If you want to try the extension yourself you should know one other thing about it. It works fine with 95% of websites, but you will occasionally see one that doesn’t seem to play nice with it. No problem because you can just enter the website’s URL as an exception in the extension’s ‘Options’ and it will be fine. And just for the record, I don’t have any connection to the extension’s author or get any kind of benefit from recommending it (or Firefox Quantum) except knowing that I’m passing along info about something that does what it says it will do. What more can you ask from a Squeaky Wheel?
* Background has changed since this was written – see comments below.
6 thoughts on “Say Hello To The Squeaky Wheel”
Thanks for the tip. I’ve had that gray type problem for a long time. A related problem is the lack of contrast between the text and the background. Often they like to put light gray type against a white background. Or dark type against a dark background. It may look great but it becomes almost unreadable for many of us. Have you tried a lighter background color on this website? Happy New Year!
I’m happy to get some feedback, Les, because it’s hard to know what others are seeing.
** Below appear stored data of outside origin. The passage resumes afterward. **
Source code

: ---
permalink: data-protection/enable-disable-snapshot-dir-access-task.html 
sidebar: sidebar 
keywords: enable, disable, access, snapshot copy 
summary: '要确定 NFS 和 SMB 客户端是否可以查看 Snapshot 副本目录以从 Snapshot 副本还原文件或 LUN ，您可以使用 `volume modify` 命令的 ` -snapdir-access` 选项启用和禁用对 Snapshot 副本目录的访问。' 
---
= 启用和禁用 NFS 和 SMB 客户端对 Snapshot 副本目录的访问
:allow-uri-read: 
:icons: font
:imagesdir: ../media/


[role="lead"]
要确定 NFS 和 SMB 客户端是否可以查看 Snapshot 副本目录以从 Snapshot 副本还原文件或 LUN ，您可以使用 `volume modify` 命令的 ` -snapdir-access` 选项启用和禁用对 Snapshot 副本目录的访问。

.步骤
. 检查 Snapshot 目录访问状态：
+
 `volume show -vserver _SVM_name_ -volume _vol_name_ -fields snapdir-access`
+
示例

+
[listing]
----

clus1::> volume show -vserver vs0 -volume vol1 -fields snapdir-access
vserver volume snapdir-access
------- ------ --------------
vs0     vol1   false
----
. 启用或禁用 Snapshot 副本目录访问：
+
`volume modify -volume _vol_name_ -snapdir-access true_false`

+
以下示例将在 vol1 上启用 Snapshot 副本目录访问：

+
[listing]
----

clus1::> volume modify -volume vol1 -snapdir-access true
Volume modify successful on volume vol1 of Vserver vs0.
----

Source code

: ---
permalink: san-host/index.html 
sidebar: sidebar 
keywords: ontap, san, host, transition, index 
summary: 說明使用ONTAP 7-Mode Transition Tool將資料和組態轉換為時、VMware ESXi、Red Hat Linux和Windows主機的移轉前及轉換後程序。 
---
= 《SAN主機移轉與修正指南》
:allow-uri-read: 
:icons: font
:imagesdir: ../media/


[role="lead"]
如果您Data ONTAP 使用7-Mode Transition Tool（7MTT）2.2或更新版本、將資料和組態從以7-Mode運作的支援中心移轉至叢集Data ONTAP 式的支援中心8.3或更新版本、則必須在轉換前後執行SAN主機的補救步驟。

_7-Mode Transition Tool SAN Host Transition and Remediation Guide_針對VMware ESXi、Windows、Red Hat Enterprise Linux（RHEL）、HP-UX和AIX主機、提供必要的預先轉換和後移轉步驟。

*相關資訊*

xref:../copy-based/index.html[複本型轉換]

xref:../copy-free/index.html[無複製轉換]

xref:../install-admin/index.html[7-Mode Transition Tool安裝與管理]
This WordPress theme I’m using has everything I want in features, but the background color choices are limited and mostly darker than what I’m using. I could choose from a couple of pale pastels but they’re kind of blah. On the other hand, knowing me, I might still tinker with it a little and maybe try it lighter. 🙂
Thanks for writing, and Happy New Year to you too!
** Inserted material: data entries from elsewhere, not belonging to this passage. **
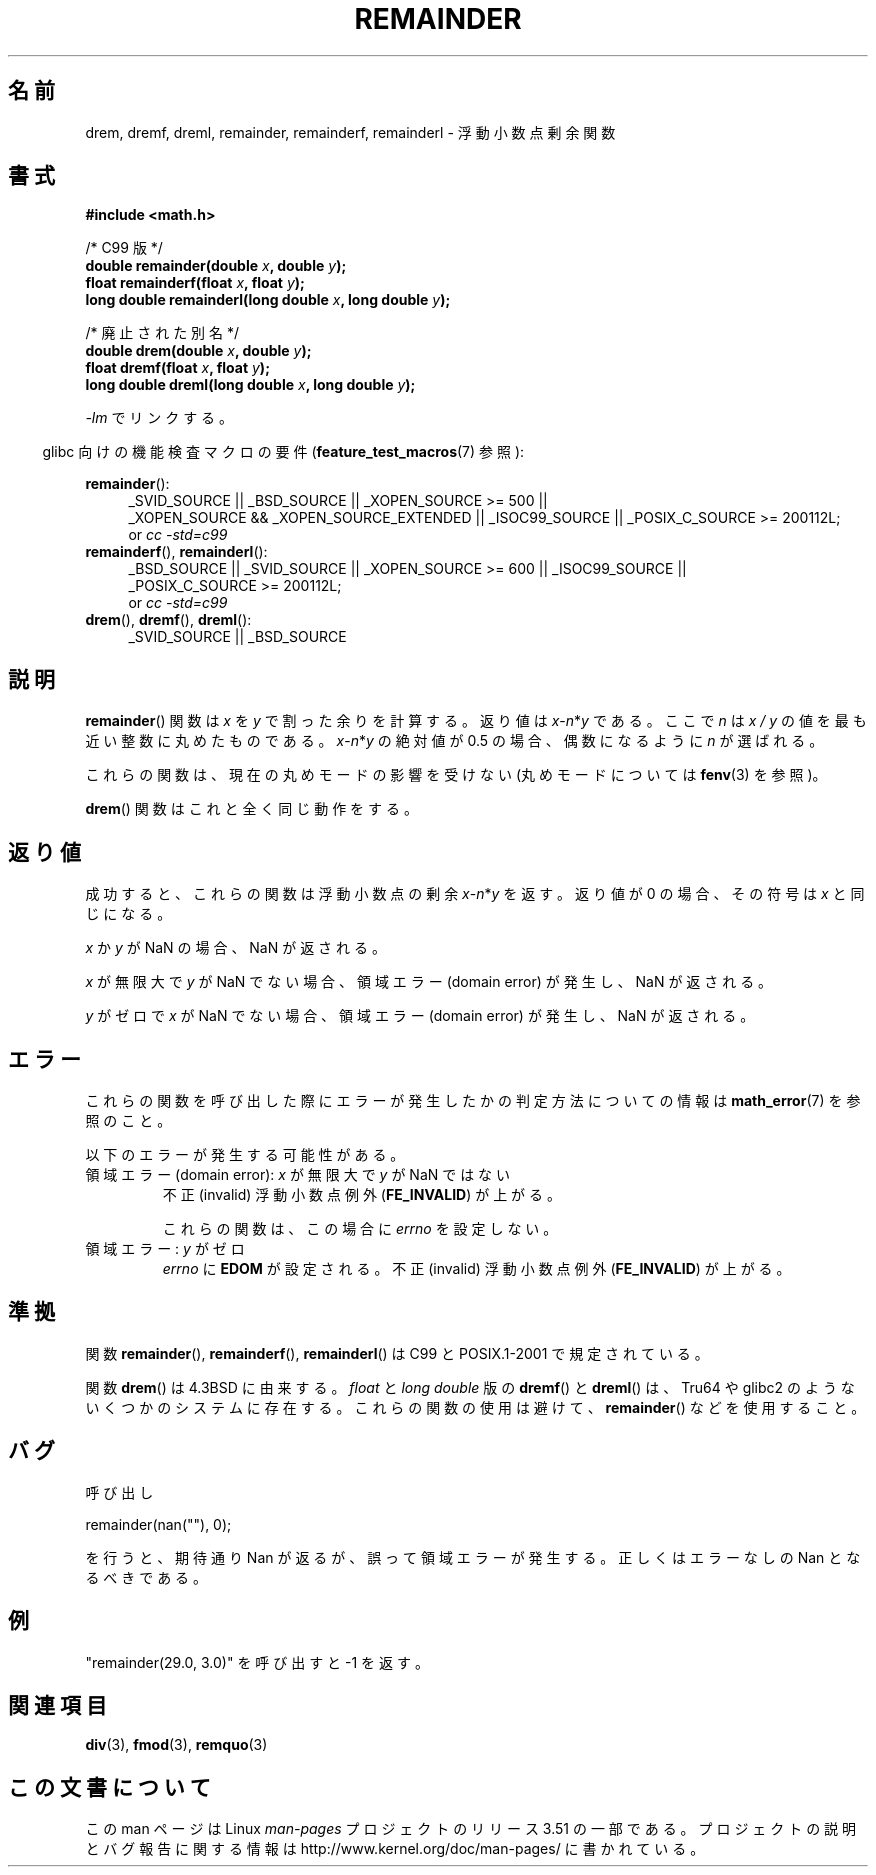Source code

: .\" Copyright 1993 David Metcalfe (david@prism.demon.co.uk)
.\" and Copyright 2008, Linux Foundation, written by Michael Kerrisk
.\"     <mtk.manpages@gmail.com>
.\"
.\" %%%LICENSE_START(VERBATIM)
.\" Permission is granted to make and distribute verbatim copies of this
.\" manual provided the copyright notice and this permission notice are
.\" preserved on all copies.
.\"
.\" Permission is granted to copy and distribute modified versions of this
.\" manual under the conditions for verbatim copying, provided that the
.\" entire resulting derived work is distributed under the terms of a
.\" permission notice identical to this one.
.\"
.\" Since the Linux kernel and libraries are constantly changing, this
.\" manual page may be incorrect or out-of-date.  The author(s) assume no
.\" responsibility for errors or omissions, or for damages resulting from
.\" the use of the information contained herein.  The author(s) may not
.\" have taken the same level of care in the production of this manual,
.\" which is licensed free of charge, as they might when working
.\" professionally.
.\"
.\" Formatted or processed versions of this manual, if unaccompanied by
.\" the source, must acknowledge the copyright and authors of this work.
.\" %%%LICENSE_END
.\"
.\" References consulted:
.\"     Linux libc source code
.\"     Lewine's _POSIX Programmer's Guide_ (O'Reilly & Associates, 1991)
.\"     386BSD man pages
.\"
.\" Modified 1993-07-24 by Rik Faith (faith@cs.unc.edu)
.\" Modified 2002-08-10 Walter Harms
.\"	(walter.harms@informatik.uni-oldenburg.de)
.\" Modified 2003-11-18, 2004-10-05 aeb
.\"
.\"*******************************************************************
.\"
.\" This file was generated with po4a. Translate the source file.
.\"
.\"*******************************************************************
.TH REMAINDER 3 2010\-09\-20 "" "Linux Programmer's Manual"
.SH 名前
drem, dremf, dreml, remainder, remainderf, remainderl \- 浮動小数点剰余関数
.SH 書式
.nf
\fB#include <math.h>\fP
.sp
/* C99 版 */
\fBdouble remainder(double \fP\fIx\fP\fB, double \fP\fIy\fP\fB);\fP
\fBfloat remainderf(float \fP\fIx\fP\fB, float \fP\fIy\fP\fB);\fP
\fBlong double remainderl(long double \fP\fIx\fP\fB, long double \fP\fIy\fP\fB);\fP
.sp
/* 廃止された別名 */
\fBdouble drem(double \fP\fIx\fP\fB, double \fP\fIy\fP\fB);\fP
\fBfloat dremf(float \fP\fIx\fP\fB, float \fP\fIy\fP\fB);\fP
\fBlong double dreml(long double \fP\fIx\fP\fB, long double \fP\fIy\fP\fB);\fP
.sp
.fi
\fI\-lm\fP でリンクする。
.sp
.in -4n
glibc 向けの機能検査マクロの要件 (\fBfeature_test_macros\fP(7)  参照):
.in
.sp
.ad l
\fBremainder\fP():
.RS 4
_SVID_SOURCE || _BSD_SOURCE || _XOPEN_SOURCE\ >=\ 500 || _XOPEN_SOURCE\ &&\ _XOPEN_SOURCE_EXTENDED || _ISOC99_SOURCE || _POSIX_C_SOURCE\ >=\ 200112L;
.br
or \fIcc\ \-std=c99\fP
.RE
.br
\fBremainderf\fP(), \fBremainderl\fP():
.RS 4
_BSD_SOURCE || _SVID_SOURCE || _XOPEN_SOURCE\ >=\ 600 || _ISOC99_SOURCE
|| _POSIX_C_SOURCE\ >=\ 200112L;
.br
or \fIcc\ \-std=c99\fP
.RE
.br
\fBdrem\fP(), \fBdremf\fP(), \fBdreml\fP():
.RS 4
_SVID_SOURCE || _BSD_SOURCE
.RE
.ad b
.SH 説明
\fBremainder\fP()  関数は \fIx\fP を \fIy\fP で割った余りを計算する。 返り値は \fIx\fP\-\fIn\fP*\fIy\fP である。 ここで
\fIn\fP は \fIx\ /\ y\fP の値を最も近い整数に丸めたものである。 \fIx\fP\-\fIn\fP*\fIy\fP の絶対値が 0.5 の場合、偶数になるように
\fIn\fP が選ばれる。

これらの関数は、現在の丸めモードの影響を受けない (丸めモードについては \fBfenv\fP(3)  を参照)。
.LP
\fBdrem\fP()  関数はこれと全く同じ動作をする。
.SH 返り値
成功すると、これらの関数は浮動小数点の剰余 \fIx\fP\-\fIn\fP*\fIy\fP を返す。 返り値が 0 の場合、その符号は \fIx\fP と同じになる。

\fIx\fP か \fIy\fP が NaN の場合、NaN が返される。

\fIx\fP が無限大で \fIy\fP が NaN でない場合、 領域エラー (domain error) が発生し、NaN が返される。

.\" FIXME . Instead, glibc gives a domain error even if x is a NaN
.\" Interestingly, remquo(3) does not have the same problem.
\fIy\fP がゼロで \fIx\fP が NaN でない場合、 領域エラー (domain error) が発生し、NaN が返される。
.SH エラー
これらの関数を呼び出した際にエラーが発生したかの判定方法についての情報は \fBmath_error\fP(7)  を参照のこと。
.PP
以下のエラーが発生する可能性がある。
.TP 
領域エラー (domain error): \fIx\fP が無限大で \fIy\fP が NaN ではない
.\" .I errno
.\" is set to
.\" .BR EDOM .
不正 (invalid) 浮動小数点例外 (\fBFE_INVALID\fP)  が上がる。
.IP
.\" FIXME . Is it intentional that these functions do not set errno?
.\" They do set errno for the y == 0 case, below.
.\" Bug raised: http://sources.redhat.com/bugzilla/show_bug.cgi?id=6783
これらの関数は、この場合に \fIerrno\fP を設定しない。
.TP 
.\" [XXX see bug above] and \fIx\fP is not a NaN
領域エラー: \fIy\fP がゼロ
\fIerrno\fP に \fBEDOM\fP が設定される。 不正 (invalid) 浮動小数点例外 (\fBFE_INVALID\fP)  が上がる。
.SH 準拠
.\" IEC 60559.
関数 \fBremainder\fP(), \fBremainderf\fP(), \fBremainderl\fP()  は C99 と POSIX.1\-2001
で規定されている。

関数 \fBdrem\fP()  は 4.3BSD に由来する。 \fIfloat\fP と \fIlong double\fP 版の \fBdremf\fP()  と
\fBdreml\fP()  は、Tru64 や glibc2 のようないくつかのシステムに存在する。 これらの関数の使用は避けて、
\fBremainder\fP()  などを使用すること。
.SH バグ
呼び出し

    remainder(nan(""), 0);

.\" FIXME . this bug occurs as at glibc 2.8.
.\" Bug raised: http://sources.redhat.com/bugzilla/show_bug.cgi?id=6779
を行うと、期待通り Nan が返るが、誤って領域エラーが発生する。 正しくはエラーなしの Nan となるべきである。
.SH 例
"remainder(29.0, 3.0)" を呼び出すと \-1 を返す。
.SH 関連項目
\fBdiv\fP(3), \fBfmod\fP(3), \fBremquo\fP(3)
.SH この文書について
この man ページは Linux \fIman\-pages\fP プロジェクトのリリース 3.51 の一部
である。プロジェクトの説明とバグ報告に関する情報は
http://www.kernel.org/doc/man\-pages/ に書かれている。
I definitely notice a difference between the lighter and darker backgrounds.
Les, I decided to try an experiment. I’ve changed to a lighter background and would like to ask folks to comment on the two choices. (You can see the previous darker background in the first comparison image above.)
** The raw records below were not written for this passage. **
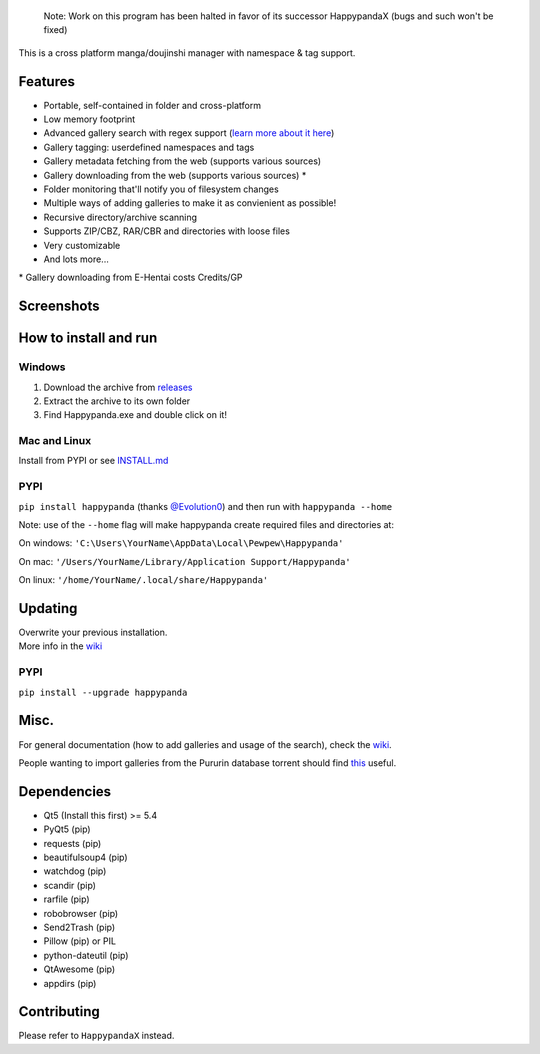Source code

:     Note: Work on this program has been halted in favor of its successor
    HappypandaX (bugs and such won't be fixed)

This is a cross platform manga/doujinshi manager with namespace & tag
support.

Features
========

-  Portable, self-contained in folder and cross-platform
-  Low memory footprint
-  Advanced gallery search with regex support (`learn more about it
   here <https://github.com/Pewpews/happypanda/wiki/Gallery-Searching>`__)
-  Gallery tagging: userdefined namespaces and tags
-  Gallery metadata fetching from the web (supports various sources)
-  Gallery downloading from the web (supports various sources) \*
-  Folder monitoring that'll notify you of filesystem changes
-  Multiple ways of adding galleries to make it as convienient as
   possible!
-  Recursive directory/archive scanning
-  Supports ZIP/CBZ, RAR/CBR and directories with loose files
-  Very customizable
-  And lots more...

\* Gallery downloading from E-Hentai costs Credits/GP

Screenshots
===========
.. image:: https://github.com/Pewpews/happypanda/raw/master/misc/screenshot1.png
    :width: 100%
    :align: center
.. image:: https://github.com/Pewpews/happypanda/raw/master/misc/screenshot2.png
    :width: 100%
    :align: center
.. image:: https://github.com/Pewpews/happypanda/raw/master/misc/screenshot3.png
    :width: 100%
    :align: center

How to install and run
======================

Windows
^^^^^^^

#. Download the archive from
   `releases <https://github.com/Pewpews/happypanda/releases>`__
#. Extract the archive to its own folder
#. Find Happypanda.exe and double click on it!

Mac and Linux
^^^^^^^^^^^^^

Install from PYPI or see `INSTALL.md <https://github.com/Pewpews/happypanda/blob/master/INSTALL.md>`__

PYPI
^^^^^^^^^^^^^
``pip install happypanda`` (thanks `@Evolution0 <https://github.com/Evolution0>`__)
and then run with ``happypanda --home``

Note: use of the ``--home`` flag will make happypanda create required files and directories at:

On windows:
``'C:\Users\YourName\AppData\Local\Pewpew\Happypanda'``

On mac:
``'/Users/YourName/Library/Application Support/Happypanda'``

On linux:
``'/home/YourName/.local/share/Happypanda'``


Updating
========

| Overwrite your previous installation.
| More info in the `wiki <https://github.com/Pewpews/happypanda/wiki>`__


PYPI
^^^^^^^^^^^^^
``pip install --upgrade happypanda``


Misc.
=====

For general documentation (how to add galleries and usage of the
search), check the
`wiki <https://github.com/Pewpews/happypanda/wiki>`__.

People wanting to import galleries from the Pururin database torrent
should find `this <https://github.com/Exedge/Convertor>`__ useful.

Dependencies
============

-  Qt5 (Install this first) >= 5.4
-  PyQt5 (pip)
-  requests (pip)
-  beautifulsoup4 (pip)
-  watchdog (pip)
-  scandir (pip)
-  rarfile (pip)
-  robobrowser (pip)
-  Send2Trash (pip)
-  Pillow (pip) or PIL
-  python-dateutil (pip)
-  QtAwesome (pip)
-  appdirs (pip)

Contributing
============

Please refer to ``HappypandaX`` instead.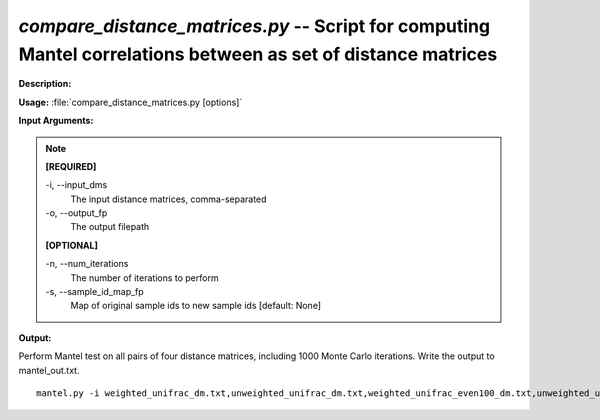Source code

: .. _compare_distance_matrices:

.. index:: compare_distance_matrices.py

*compare_distance_matrices.py* -- Script for computing Mantel correlations between as set of distance matrices
^^^^^^^^^^^^^^^^^^^^^^^^^^^^^^^^^^^^^^^^^^^^^^^^^^^^^^^^^^^^^^^^^^^^^^^^^^^^^^^^^^^^^^^^^^^^^^^^^^^^^^^^^^^^^^^^^^^^^^^^^^^^^^^^^^^^^^^^^^^^^^^^^^^^^^^^^^^^^^^^^^^^^^^^^^^^^^^^^^^^^^^^^^^^^^^^^^^^^^^^^^^^^^^^^^^^^^^^^^^^^^^^^^^^^^^^^^^^^^^^^^^^^^^^^^^^^^^^^^^^^^^^^^^^^^^^^^^^^^^^^^^^^

**Description:**




**Usage:** :file:`compare_distance_matrices.py [options]`

**Input Arguments:**

.. note::

	
	**[REQUIRED]**
		
	-i, `-`-input_dms
		The input distance matrices, comma-separated
	-o, `-`-output_fp
		The output filepath
	
	**[OPTIONAL]**
		
	-n, `-`-num_iterations
		The number of iterations to perform
	-s, `-`-sample_id_map_fp
		Map of original sample ids to new sample ids [default: None]


**Output:**




Perform Mantel test on all pairs of four distance matrices, including 1000 Monte Carlo iterations. Write the output to mantel_out.txt.

::

	mantel.py -i weighted_unifrac_dm.txt,unweighted_unifrac_dm.txt,weighted_unifrac_even100_dm.txt,unweighted_unifrac_even100_dm.txt -o mantel_out.txt -n 1000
What do you think, everybody? Light or dark?
Hey Geez, welcome back. Thanks for letting me know you’re blogging again.
My eyes are ageing too and like the rest, I have difficulty with some sites. Actually, I have always had a problem as I’ve been short-sighted since I was a teenager.
I like your example with the darker, bolder text, that’d be my choice.
Thanks, Peter. Yeah, I’m back. . .I restarted 2-3 weeks ago after a couple of years away. I had been considering it for a while, and decided that maybe I still had a few things to say.
I did take the opportunity to completely revamp the look, not just the website theme, colors, and fonts, but also how I use artwork and videos. I’m also trying to take more care with how I address the subject matter, so the posts might not be appearing quite as frequently as before but will hopefully show the extra effort.